What is transported through our movement as we travel? Can we speak of a movement identity, combinations of biological, environmental and embodied cultural experiences that defines an individual or a people? While travelling to Marseille, I saw communities of North and Sub-Saharan Africans with distinct patterns of movement expression, even as some had lived in southern France for decades or had never lived in the country of their elders. This project raises questions of movement vernaculars, namely, with millions of people displaced every day, what ways of life are "carried along" through expressions of the body?
As a movement artist, I look for ways to expose the beauty of movement hidden in plain sight. I am taken with the notion of movement as a marker of identity and how that confounds and enriches dialogue around identity and being ‘of a place’. The project frames a nuanced history of movement¬—creative, voluntary, coerced¬— and hypothesizes that the narratives carried in movement can be clearly and immediately recognized from extraordinarily small and sparse sets of digital information. These discrete movement shifts reflect stories of immigration and integration, evolving identity, exploring how movement identities can be an emergent property of data analysis.

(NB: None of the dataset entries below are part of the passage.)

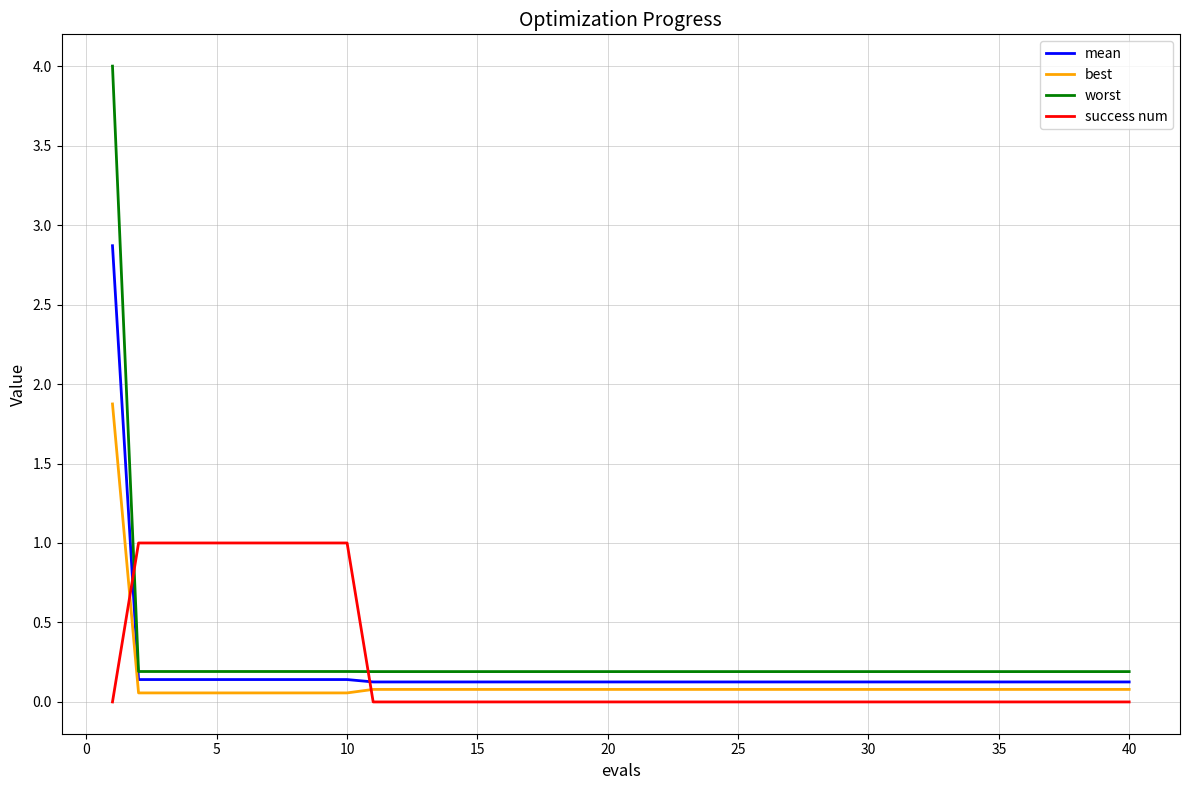

True or false: worst and success num cross at least once.

True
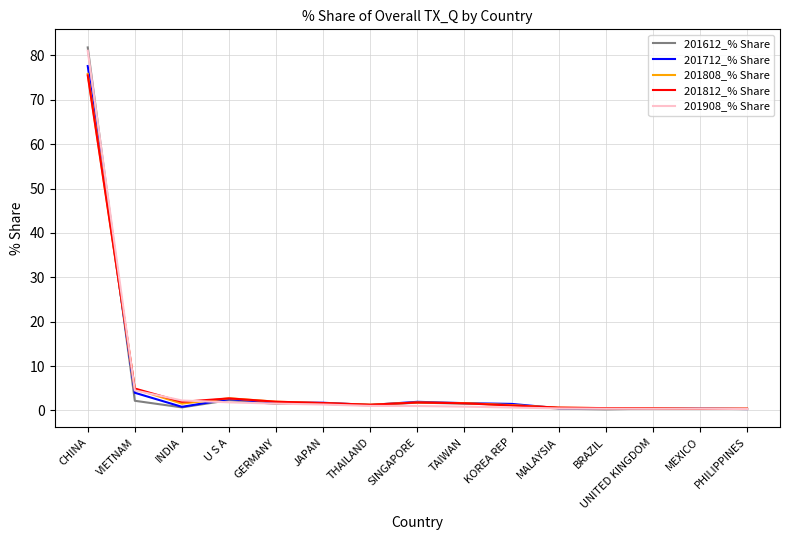

How many lines are shown in the chart?

5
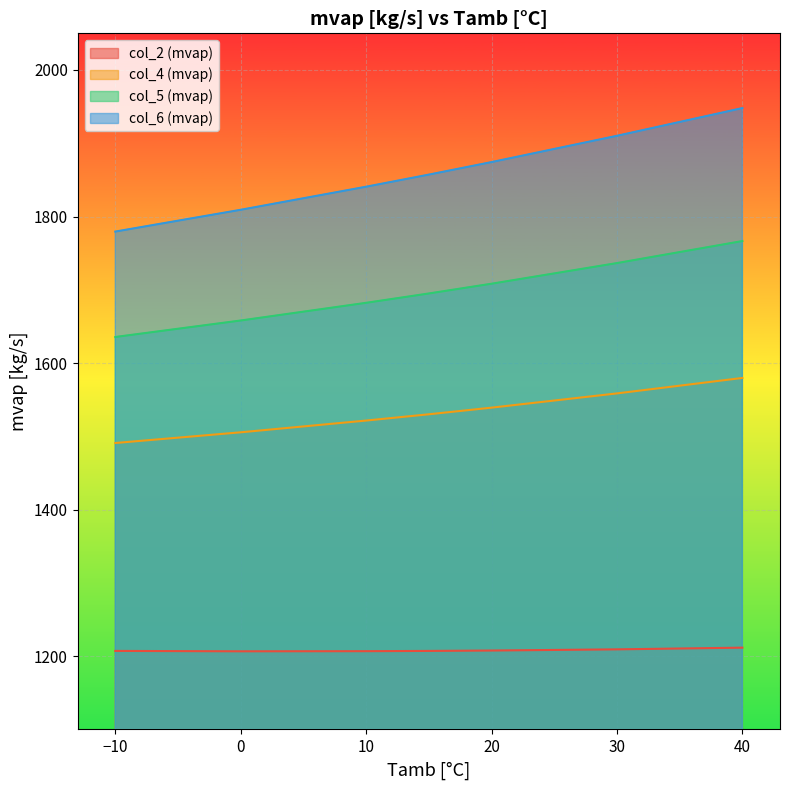

Reading left to right, extract all data points from this chart.

col_2 (mvap): 1207.1	1206.6	1206.7	1207.1	1207.6	1209.2	1211.5
col_4 (mvap): 1490.9	1505.5	1521.5	1530.1	1539.1	1558.6	1579.7
col_5 (mvap): 1635.5	1658.1	1682.2	1694.9	1708.3	1736.4	1766.5
col_6 (mvap): 1779.4	1809.2	1840.7	1857.2	1874.3	1910.1	1948.0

In a time when “borders and bodies are increasingly regulated by data-capturing mechanisms spread across the world through information and communication technologies” this project focuses on the uncertainties, instabilities and vulnerabilities inherent in the processes of collecting, mining, and interpreting dataagainst the various modes of standardization imposed by increasingly data-driven cultural/knowledge systems.
Grisha Coleman Bio
Grisha Coleman is a time-based artist working in performance and experiential media. Her work explores relationships between physiological, technological and ecological systems. As faculty, she holds the position of associate professor of movement, computation and digital media in the School of Arts, Media and Engineering, with affiliations in Schools of Dance and the Design. Her art and scholarly work, echo::system, is a springboard for re-imagining the environment, environmental change, and environmental justice. Her research in movement and somatic methods informs her teaching as well as supporting transdisciplinary research; she is a member of The International Somatic Movement Education & Therapy Association (ISMETA), and works with modalities of Body-Mind Centering ™ and The Feldenkrais Method™.
Coleman is a New York City native. Her work has been recognized nationally and internationally; including a 2012 National Endowment for the Arts in Media Grant [NEA], the 2014 Mohr Visiting Artist at Stanford University, a fellowship at the STUDIO for Creative Inquiry at Carnegie Mellon University, and multiple grants from the Rockefeller Multi Arts Project Fund, The Surdna Foundation, and The Creative Capital Foundation. She performed as a member of the acclaimed dance company Urban Bush Women and founded the music performance group HOTMOUTH, toured extensively nationally and internationally, and was nominated for a 1998 NYC Drama Desk Award for "Most Unique Theatrical Experience."